The 26th September parliamentary elections saw a fresh clash between President Hugo Chávez’s PSUV and the right-wing opposition. Chávez has won a series of elections since 1998, with the American-backed opposition resorting to military means with their short-lived 2002 coup attempt.
However, today Chávez is presiding over a sharp fall in working-class living standards thanks to the economic crisis and diminishing oil revenue. Claudio Testa reports.

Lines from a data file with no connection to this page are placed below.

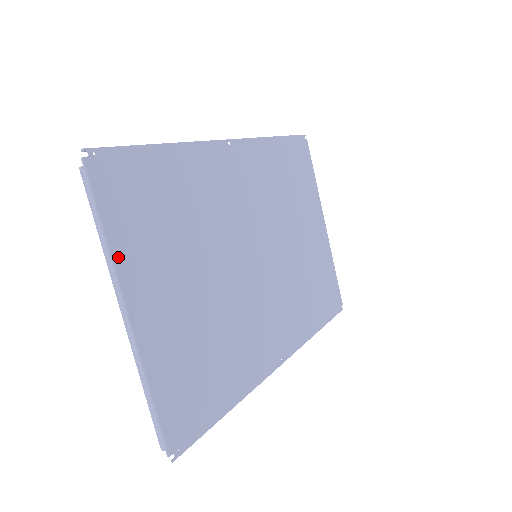
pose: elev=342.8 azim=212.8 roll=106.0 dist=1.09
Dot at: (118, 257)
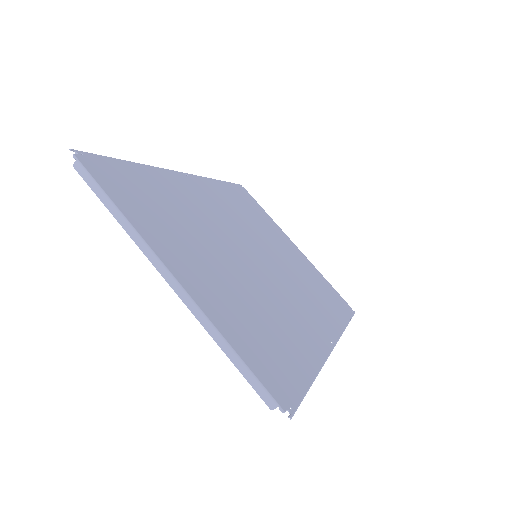
Dot at: (139, 229)
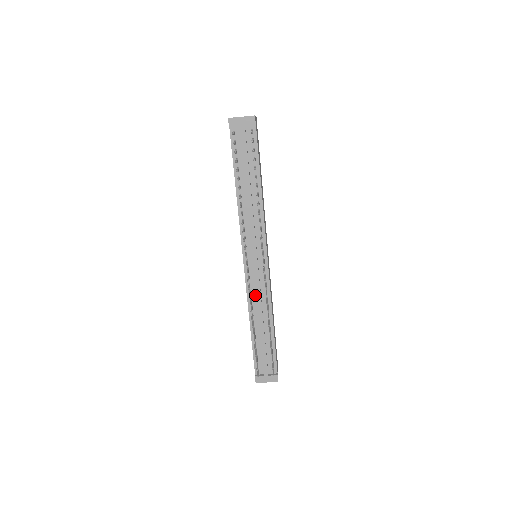
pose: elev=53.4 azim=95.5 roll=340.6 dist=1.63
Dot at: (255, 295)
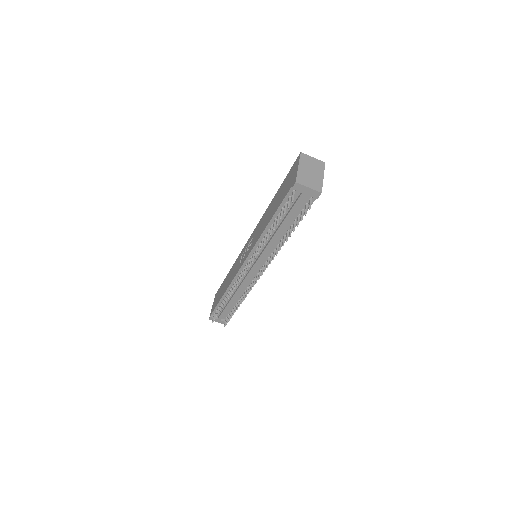
Dot at: (240, 283)
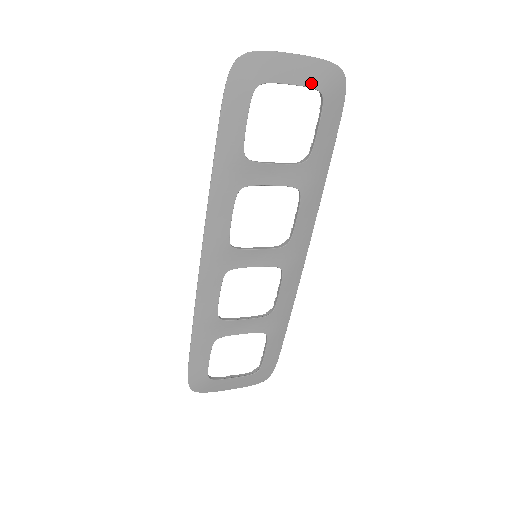
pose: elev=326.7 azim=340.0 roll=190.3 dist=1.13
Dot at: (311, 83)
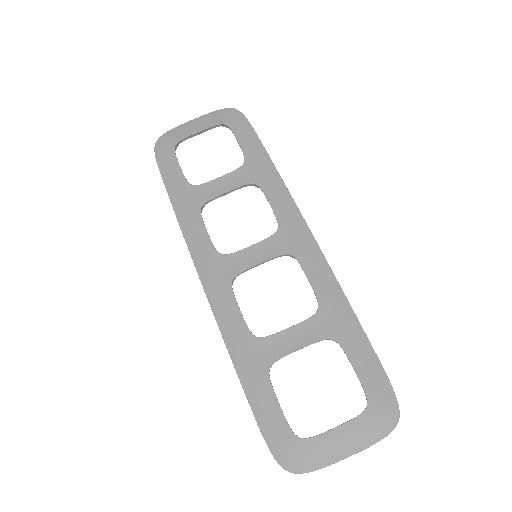
Dot at: (212, 124)
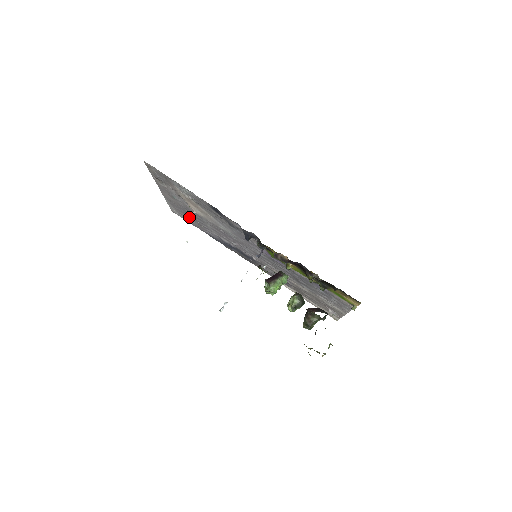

In advance of the elections Socialismo o Barbarie’s Venezuelan correspondent predicted that:
“Hugo Chávez’s supporters will maintain a majority in the assembly thanks to the distribution of constituencies, but will not secure more votes than the opposition… The game of polarisation, encouraged by the government as well as the bourgeoisie and US imperialism – which has made a thousand interventions in the campaign – divides Chávez from the right wing opposition”
Indeed, this is what happened. The right-wing opposition’s vote was above 50%, but thanks to the electoral map the majority of MPs represent the PSUV, the governing party. [More accurately: PSUV – Chavista – 48.2%, 96 seats; MUD – conservative – 47.2%, 64 seats; PPT – centre-left but non-Chavista – 3.1%, 2 seats].
This vote is the result of several contradictory tensions. On one hand, the disaster of economic and social crisis which Chavismo has been unable to resolve, leading to a fall in the real wage, soaring unemployment and underemployment, and social breakdown, particularly in the large cities like Caracas. To this picture we must add the scandalous privilege and corruption of the ruling bureaucrats, who falsely label themselves “socialists”. This has led to a loss of popular support, particularly within the workers’ movement.
However, on the other hand, as our correspondent emphasised “in spite of the staleness of Chavismo, this does not mean that people automatically turn to vote for the right. The opposition is not a credible alternative. Workers remember how life was under these parties.
“The contradictions between the right-wing parties are also too obvious, in spite of their electoral ‘unity’. Moreover it is hardly difficult to understand what their real interests are, in spite of their demagogic campaign [major themes were tackling unemployment and crime in working-class areas]”. For many Chávez is still the “least-worst” option.
Together with these two aspects of the situation – the staleness of Chavismo but also the masses’ lack of trust in the opposition – we must add the electoral weakness of independent alternatives to the left of Chávez. They have some influence among significant layers of the most advanced workers, but they cannot realise this in the electoral terrain – always unfavourable to independent tendencies – given the deceitful game of polarisation between Chávez’s state apparatus and the right-wing opposition.
This being so, the results will not resolve any of the serious (and ever-worsening) problems facing the Venezuelan working class. With either Chávez or the right-wing opposition, the high cost of living, lay-offs and social breakdown will continue their advance.
Neither Chávez and the PSUV, nor the gangsters and their MUD will solve anything. The only way forward is the unity and strengthening of the initiatives of the working class and the masses, independent of Chávez and the right-wing opposition.